- RECORD SET
--------------------

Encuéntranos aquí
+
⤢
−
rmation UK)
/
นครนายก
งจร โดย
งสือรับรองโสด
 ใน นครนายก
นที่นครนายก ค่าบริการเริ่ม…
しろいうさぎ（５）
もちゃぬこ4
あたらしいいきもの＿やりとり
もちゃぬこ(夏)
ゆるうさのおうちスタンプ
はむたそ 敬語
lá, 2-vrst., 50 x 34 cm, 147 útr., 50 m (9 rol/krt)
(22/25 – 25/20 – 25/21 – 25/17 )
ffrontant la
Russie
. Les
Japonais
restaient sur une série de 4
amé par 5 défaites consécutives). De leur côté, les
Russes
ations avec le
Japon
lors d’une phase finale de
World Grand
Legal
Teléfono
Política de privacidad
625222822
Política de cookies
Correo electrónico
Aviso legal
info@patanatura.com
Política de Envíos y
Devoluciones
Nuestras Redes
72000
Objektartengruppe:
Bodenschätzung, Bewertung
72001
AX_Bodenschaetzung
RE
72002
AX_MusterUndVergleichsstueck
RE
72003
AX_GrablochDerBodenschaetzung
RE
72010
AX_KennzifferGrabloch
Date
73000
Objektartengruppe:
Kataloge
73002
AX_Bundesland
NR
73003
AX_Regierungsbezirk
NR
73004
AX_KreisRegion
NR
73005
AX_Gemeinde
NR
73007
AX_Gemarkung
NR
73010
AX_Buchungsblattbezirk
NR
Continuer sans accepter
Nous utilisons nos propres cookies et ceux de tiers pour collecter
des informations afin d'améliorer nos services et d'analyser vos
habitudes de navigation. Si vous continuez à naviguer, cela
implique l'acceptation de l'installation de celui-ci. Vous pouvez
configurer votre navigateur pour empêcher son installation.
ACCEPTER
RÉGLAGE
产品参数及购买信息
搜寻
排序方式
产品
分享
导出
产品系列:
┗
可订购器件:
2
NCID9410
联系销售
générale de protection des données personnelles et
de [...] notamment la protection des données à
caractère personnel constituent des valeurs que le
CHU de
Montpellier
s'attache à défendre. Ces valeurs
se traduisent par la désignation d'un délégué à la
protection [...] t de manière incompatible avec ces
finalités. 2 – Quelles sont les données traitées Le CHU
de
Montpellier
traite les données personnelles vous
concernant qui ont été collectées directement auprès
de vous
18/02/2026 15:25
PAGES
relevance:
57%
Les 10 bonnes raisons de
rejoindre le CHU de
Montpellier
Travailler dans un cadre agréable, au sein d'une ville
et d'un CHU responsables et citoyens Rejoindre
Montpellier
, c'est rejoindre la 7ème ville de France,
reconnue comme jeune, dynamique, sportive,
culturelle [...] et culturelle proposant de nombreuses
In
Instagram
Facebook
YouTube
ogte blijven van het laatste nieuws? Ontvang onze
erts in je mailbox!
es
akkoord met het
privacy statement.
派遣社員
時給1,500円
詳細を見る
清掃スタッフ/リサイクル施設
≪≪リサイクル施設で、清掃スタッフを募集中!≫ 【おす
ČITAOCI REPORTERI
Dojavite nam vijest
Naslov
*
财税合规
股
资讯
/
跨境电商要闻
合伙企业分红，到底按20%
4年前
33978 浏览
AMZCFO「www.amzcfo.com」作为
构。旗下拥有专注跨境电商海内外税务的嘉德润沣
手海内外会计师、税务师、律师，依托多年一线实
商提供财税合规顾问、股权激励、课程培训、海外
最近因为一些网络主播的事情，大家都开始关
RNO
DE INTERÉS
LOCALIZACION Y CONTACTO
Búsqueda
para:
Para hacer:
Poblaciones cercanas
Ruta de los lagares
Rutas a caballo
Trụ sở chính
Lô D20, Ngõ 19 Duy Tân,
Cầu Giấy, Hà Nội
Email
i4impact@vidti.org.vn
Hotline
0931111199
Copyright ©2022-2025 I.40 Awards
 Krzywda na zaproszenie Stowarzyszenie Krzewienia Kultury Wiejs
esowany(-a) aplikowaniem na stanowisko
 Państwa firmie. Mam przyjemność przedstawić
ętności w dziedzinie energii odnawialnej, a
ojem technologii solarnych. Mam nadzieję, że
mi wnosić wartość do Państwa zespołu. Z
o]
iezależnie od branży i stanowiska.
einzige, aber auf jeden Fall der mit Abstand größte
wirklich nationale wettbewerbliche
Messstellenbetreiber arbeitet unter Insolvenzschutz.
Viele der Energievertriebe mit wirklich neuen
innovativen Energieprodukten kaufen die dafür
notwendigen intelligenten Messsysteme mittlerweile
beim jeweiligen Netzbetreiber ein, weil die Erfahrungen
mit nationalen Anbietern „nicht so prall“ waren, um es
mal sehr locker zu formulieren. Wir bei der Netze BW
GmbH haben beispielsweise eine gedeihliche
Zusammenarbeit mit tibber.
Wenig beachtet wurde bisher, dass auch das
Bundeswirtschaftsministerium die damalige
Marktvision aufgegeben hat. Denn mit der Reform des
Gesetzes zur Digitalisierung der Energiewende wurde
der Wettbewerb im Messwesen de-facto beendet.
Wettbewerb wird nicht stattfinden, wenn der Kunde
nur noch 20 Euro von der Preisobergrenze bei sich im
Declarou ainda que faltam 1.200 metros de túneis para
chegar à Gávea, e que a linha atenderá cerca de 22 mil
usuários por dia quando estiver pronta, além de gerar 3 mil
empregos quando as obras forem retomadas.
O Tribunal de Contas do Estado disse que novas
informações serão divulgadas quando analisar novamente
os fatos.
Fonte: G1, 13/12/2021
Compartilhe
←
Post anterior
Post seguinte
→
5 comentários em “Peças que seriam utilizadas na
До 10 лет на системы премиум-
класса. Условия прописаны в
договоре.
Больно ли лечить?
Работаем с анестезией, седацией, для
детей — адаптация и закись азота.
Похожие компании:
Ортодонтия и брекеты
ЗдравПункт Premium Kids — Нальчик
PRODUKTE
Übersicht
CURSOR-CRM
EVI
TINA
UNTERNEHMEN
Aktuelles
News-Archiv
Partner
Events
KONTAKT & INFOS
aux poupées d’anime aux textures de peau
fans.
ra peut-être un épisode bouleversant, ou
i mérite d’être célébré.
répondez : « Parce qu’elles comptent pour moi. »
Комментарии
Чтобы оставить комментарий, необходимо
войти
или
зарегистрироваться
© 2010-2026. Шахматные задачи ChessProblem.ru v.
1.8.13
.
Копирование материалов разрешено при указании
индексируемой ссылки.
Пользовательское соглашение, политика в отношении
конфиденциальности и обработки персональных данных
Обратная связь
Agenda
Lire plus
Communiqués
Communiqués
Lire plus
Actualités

--------------------

Please rewrite the items from the very first line through the line containing "Devoluciones", changing "Teléfono" to "Número de teléfono" and keeping every other character as it is.

Encuéntranos aquí
+
⤢
−
rmation UK)
/
นครนายก
งจร โดย
งสือรับรองโสด
 ใน นครนายก
นที่นครนายก ค่าบริการเริ่ม…
しろいうさぎ（５）
もちゃぬこ4
あたらしいいきもの＿やりとり
もちゃぬこ(夏)
ゆるうさのおうちスタンプ
はむたそ 敬語
lá, 2-vrst., 50 x 34 cm, 147 útr., 50 m (9 rol/krt)
(22/25 – 25/20 – 25/21 – 25/17 )
ffrontant la
Russie
. Les
Japonais
restaient sur une série de 4
amé par 5 défaites consécutives). De leur côté, les
Russes
ations avec le
Japon
lors d’une phase finale de
World Grand
Legal
Número de teléfono
Política de privacidad
625222822
Política de cookies
Correo electrónico
Aviso legal
info@patanatura.com
Política de Envíos y
Devoluciones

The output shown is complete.